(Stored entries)
%%

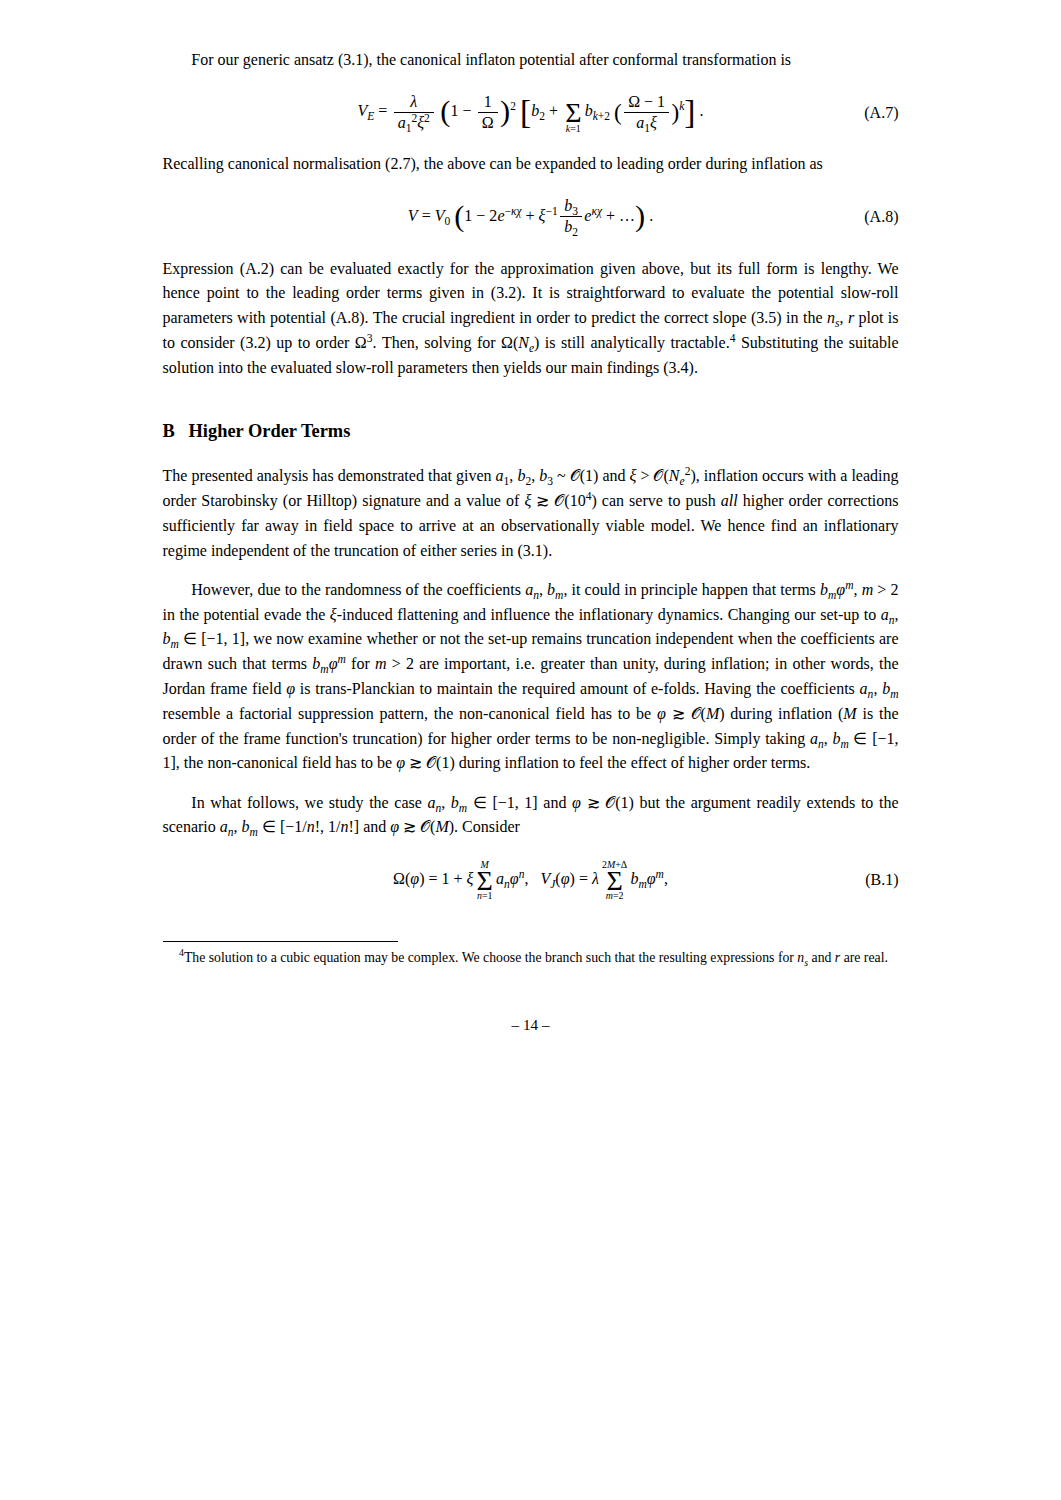For our generic ansatz (3.1), the canonical inflaton potential after conformal transformation is
VE = λa12ξ2 (1 − 1 Ω)2 [b2 + Σk=1 bk+2 (Ω − 1 a1ξ)k] . (A.7)
Recalling canonical normalisation (2.7), the above can be expanded to leading order during inflation as
V = V0 (1 − 2e−κχ + ξ−1b3 b2 eκχ + …) . (A.8)
Expression (A.2) can be evaluated exactly for the approximation given above, but its full form is lengthy. We hence point to the leading order terms given in (3.2). It is straightforward to evaluate the potential slow-roll parameters with potential (A.8). The crucial ingredient in order to predict the correct slope (3.5) in the ns, r plot is to consider (3.2) up to order Ω3. Then, solving for Ω(Ne) is still analytically tractable.4 Substituting the suitable solution into the evaluated slow-roll parameters then yields our main findings (3.4).
B Higher Order Terms
The presented analysis has demonstrated that given a1, b2, b3 ~ 𝒪(1) and ξ > 𝒪(Ne2), inflation occurs with a leading order Starobinsky (or Hilltop) signature and a value of ξ ≳ 𝒪(104) can serve to push all higher order corrections sufficiently far away in field space to arrive at an observationally viable model. We hence find an inflationary regime independent of the truncation of either series in (3.1).
However, due to the randomness of the coefficients an, bm, it could in principle happen that terms bmφm, m > 2 in the potential evade the ξ-induced flattening and influence the inflationary dynamics. Changing our set-up to an, bm ∈ [−1, 1], we now examine whether or not the set-up remains truncation independent when the coefficients are drawn such that terms bmφm for m > 2 are important, i.e. greater than unity, during inflation; in other words, the Jordan frame field φ is trans-Planckian to maintain the required amount of e-folds. Having the coefficients an, bm resemble a factorial suppression pattern, the non-canonical field has to be φ ≳ 𝒪(M) during inflation (M is the order of the frame function's truncation) for higher order terms to be non-negligible. Simply taking an, bm ∈ [−1, 1], the non-canonical field has to be φ ≳ 𝒪(1) during inflation to feel the effect of higher order terms.
In what follows, we study the case an, bm ∈ [−1, 1] and φ ≳ 𝒪(1) but the argument readily extends to the scenario an, bm ∈ [−1/n!, 1/n!] and φ ≳ 𝒪(M). Consider
Ω(φ) = 1 + ξMΣn=1 anφn, VJ(φ) = λ 2M+Δ Σm=2 bmφm, (B.1)
4The solution to a cubic equation may be complex. We choose the branch such that the resulting expressions for ns and r are real.
– 14 –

%%

* **REQUIRED WORK**
Would you print all the entries again exactly, minus any pictures?

* **SOLUTION**
For our generic ansatz (3.1), the canonical inflaton potential after conformal transformation is
VE = λa12ξ2 (1 − 1 Ω)2 [b2 + Σk=1 bk+2 (Ω − 1 a1ξ)k] . (A.7)
Recalling canonical normalisation (2.7), the above can be expanded to leading order during inflation as
V = V0 (1 − 2e−κχ + ξ−1b3 b2 eκχ + …) . (A.8)
Expression (A.2) can be evaluated exactly for the approximation given above, but its full form is lengthy. We hence point to the leading order terms given in (3.2). It is straightforward to evaluate the potential slow-roll parameters with potential (A.8). The crucial ingredient in order to predict the correct slope (3.5) in the ns, r plot is to consider (3.2) up to order Ω3. Then, solving for Ω(Ne) is still analytically tractable.4 Substituting the suitable solution into the evaluated slow-roll parameters then yields our main findings (3.4).
B Higher Order Terms
The presented analysis has demonstrated that given a1, b2, b3 ~ 𝒪(1) and ξ > 𝒪(Ne2), inflation occurs with a leading order Starobinsky (or Hilltop) signature and a value of ξ ≳ 𝒪(104) can serve to push all higher order corrections sufficiently far away in field space to arrive at an observationally viable model. We hence find an inflationary regime independent of the truncation of either series in (3.1).
However, due to the randomness of the coefficients an, bm, it could in principle happen that terms bmφm, m > 2 in the potential evade the ξ-induced flattening and influence the inflationary dynamics. Changing our set-up to an, bm ∈ [−1, 1], we now examine whether or not the set-up remains truncation independent when the coefficients are drawn such that terms bmφm for m > 2 are important, i.e. greater than unity, during inflation; in other words, the Jordan frame field φ is trans-Planckian to maintain the required amount of e-folds. Having the coefficients an, bm resemble a factorial suppression pattern, the non-canonical field has to be φ ≳ 𝒪(M) during inflation (M is the order of the frame function's truncation) for higher order terms to be non-negligible. Simply taking an, bm ∈ [−1, 1], the non-canonical field has to be φ ≳ 𝒪(1) during inflation to feel the effect of higher order terms.
In what follows, we study the case an, bm ∈ [−1, 1] and φ ≳ 𝒪(1) but the argument readily extends to the scenario an, bm ∈ [−1/n!, 1/n!] and φ ≳ 𝒪(M). Consider
Ω(φ) = 1 + ξMΣn=1 anφn, VJ(φ) = λ 2M+Δ Σm=2 bmφm, (B.1)
4The solution to a cubic equation may be complex. We choose the branch such that the resulting expressions for ns and r are real.
– 14 –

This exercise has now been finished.